## ИСХОДНЫЕ МАТЕРИАЛЫ
= = = = =
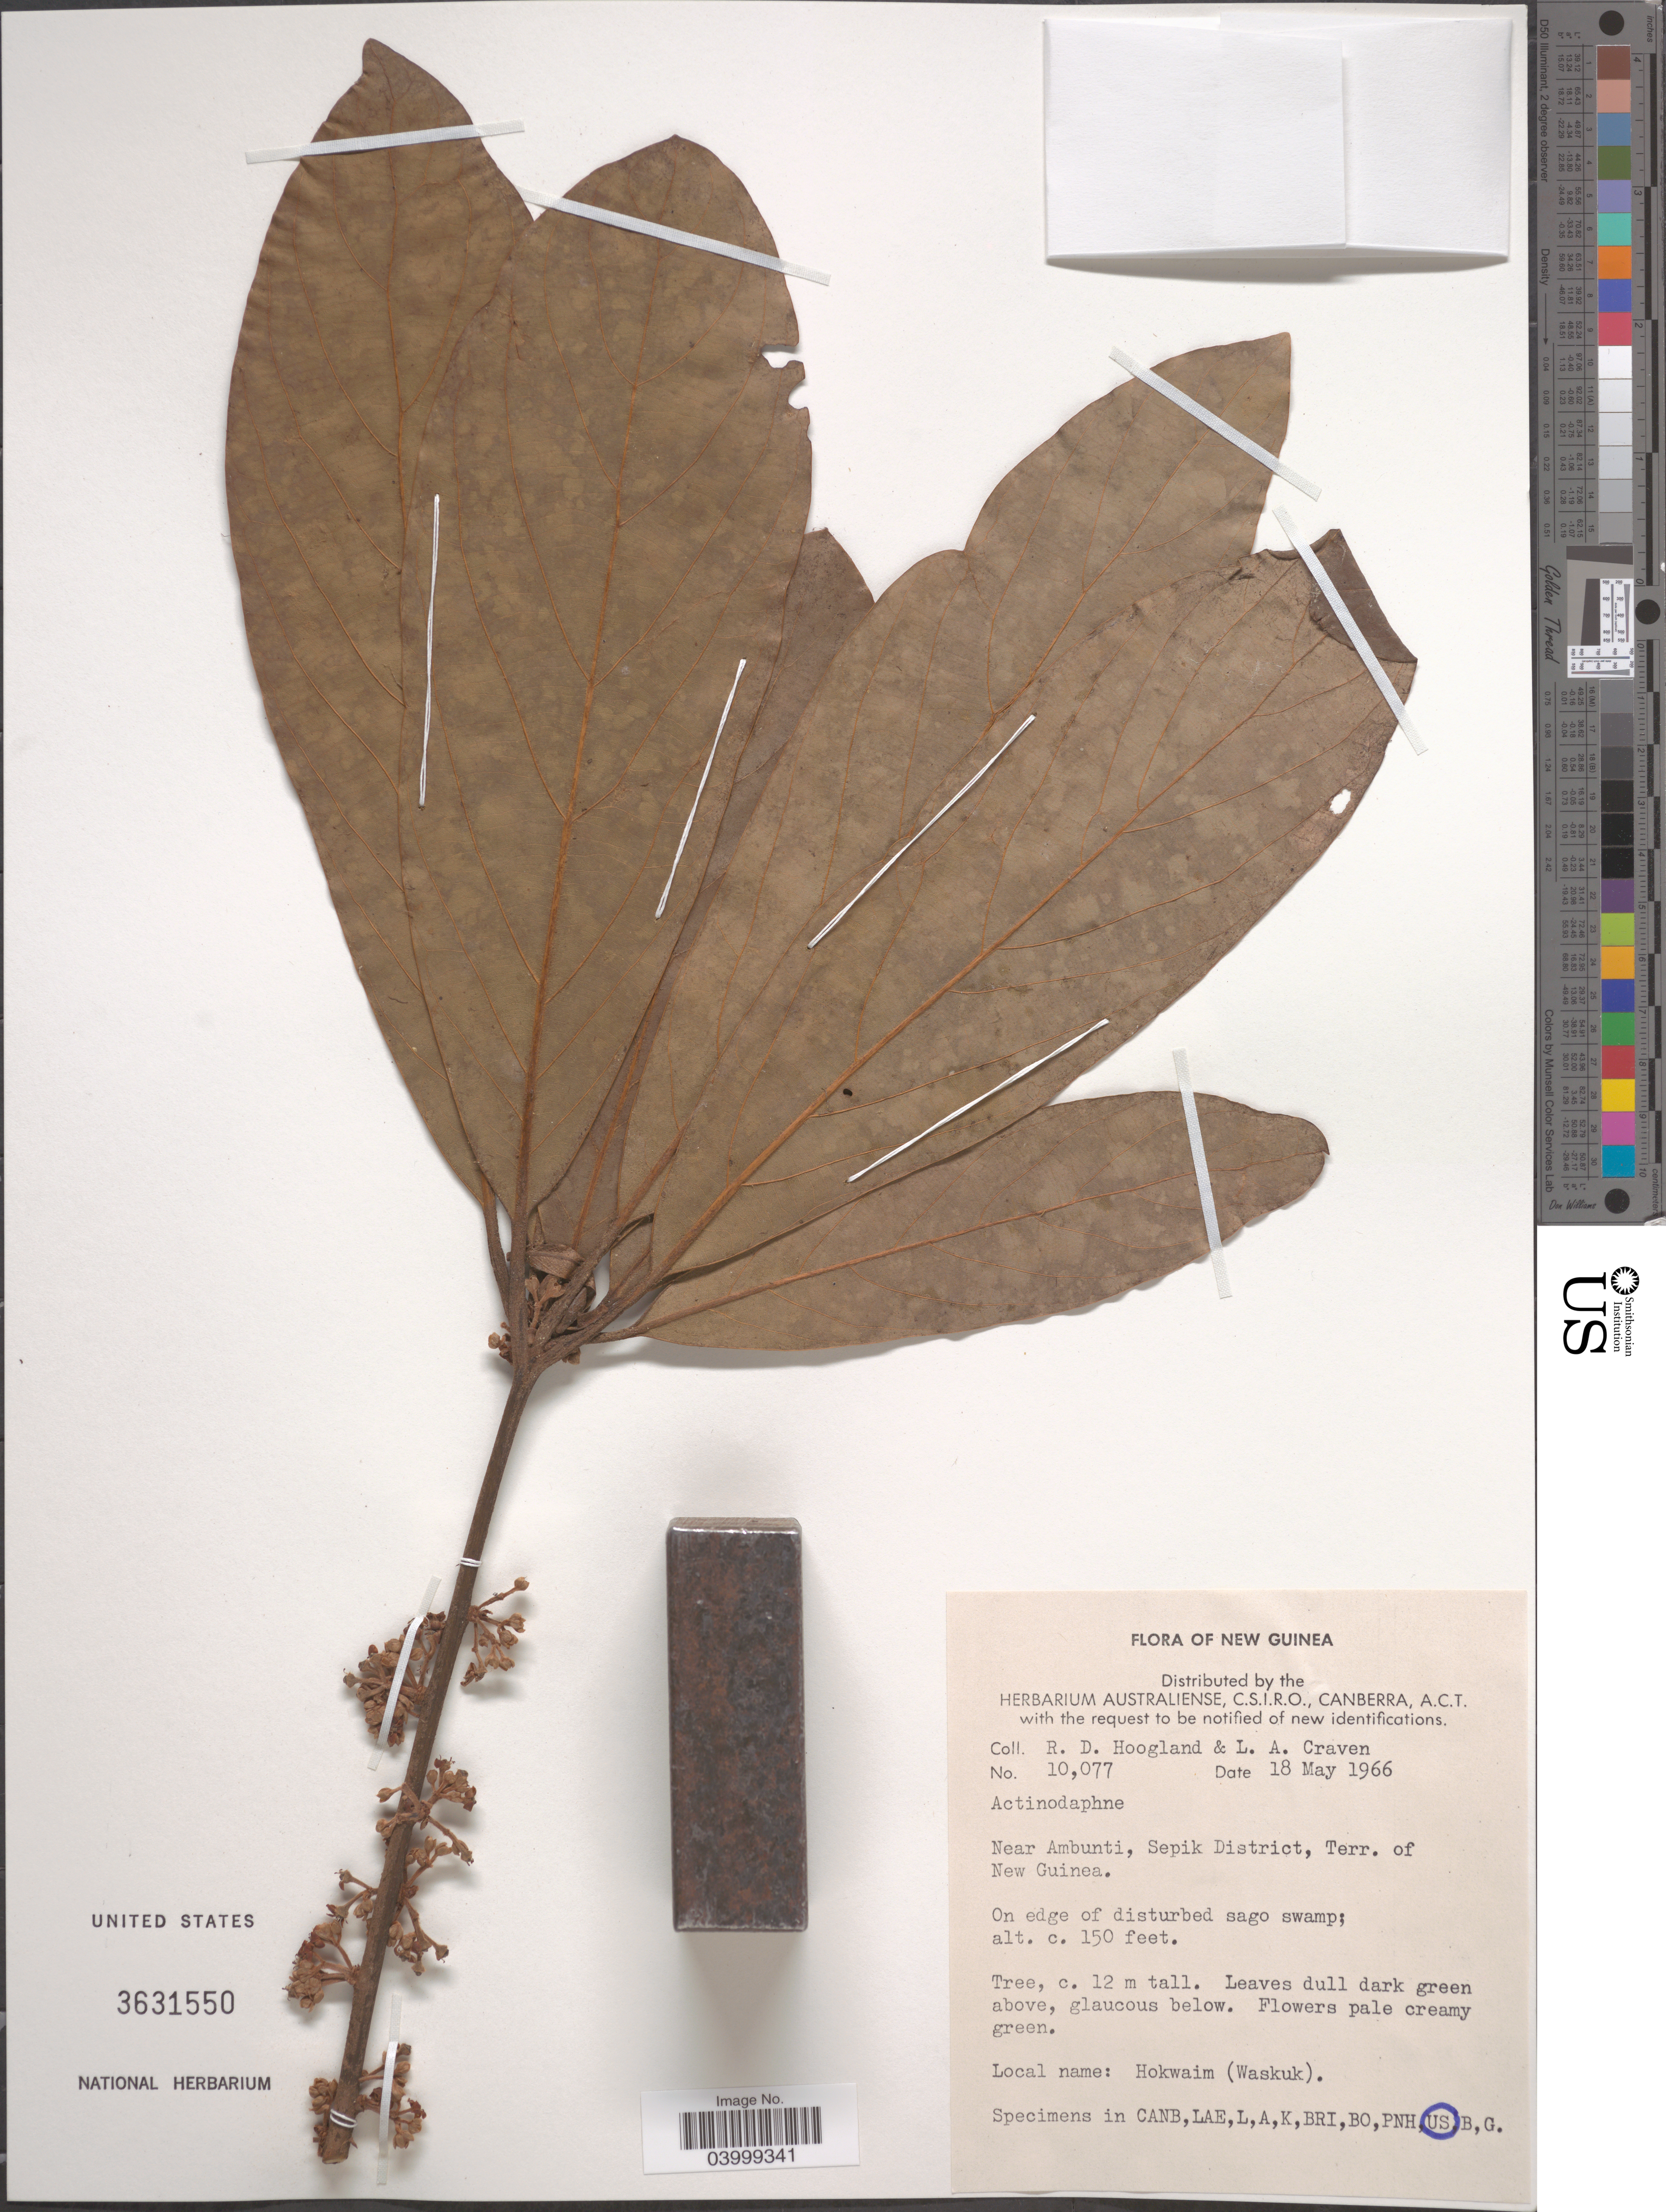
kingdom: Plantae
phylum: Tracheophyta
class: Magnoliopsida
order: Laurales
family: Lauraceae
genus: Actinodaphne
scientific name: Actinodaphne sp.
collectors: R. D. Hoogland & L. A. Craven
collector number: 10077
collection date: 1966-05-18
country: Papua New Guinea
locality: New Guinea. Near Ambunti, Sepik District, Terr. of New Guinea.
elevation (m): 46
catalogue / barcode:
= = = = =
## ЦЕЛЬ ЗАДАНИЯ
Преобразуйте строки выше в JSON-массив текстовых значений, по одному значению на каждую строку. Пустые строки пропустите, а изображения в ответ не включайте.

## ВЫПОЛНЕННОЕ ЗАДАНИЕ
[
  "kingdom: Plantae",
  "phylum: Tracheophyta",
  "class: Magnoliopsida",
  "order: Laurales",
  "family: Lauraceae",
  "genus: Actinodaphne",
  "scientific name: Actinodaphne sp.",
  "collectors: R. D. Hoogland & L. A. Craven",
  "collector number: 10077",
  "collection date: 1966-05-18",
  "country: Papua New Guinea",
  "locality: New Guinea. Near Ambunti, Sepik District, Terr. of New Guinea.",
  "elevation (m): 46",
  "catalogue / barcode:"
]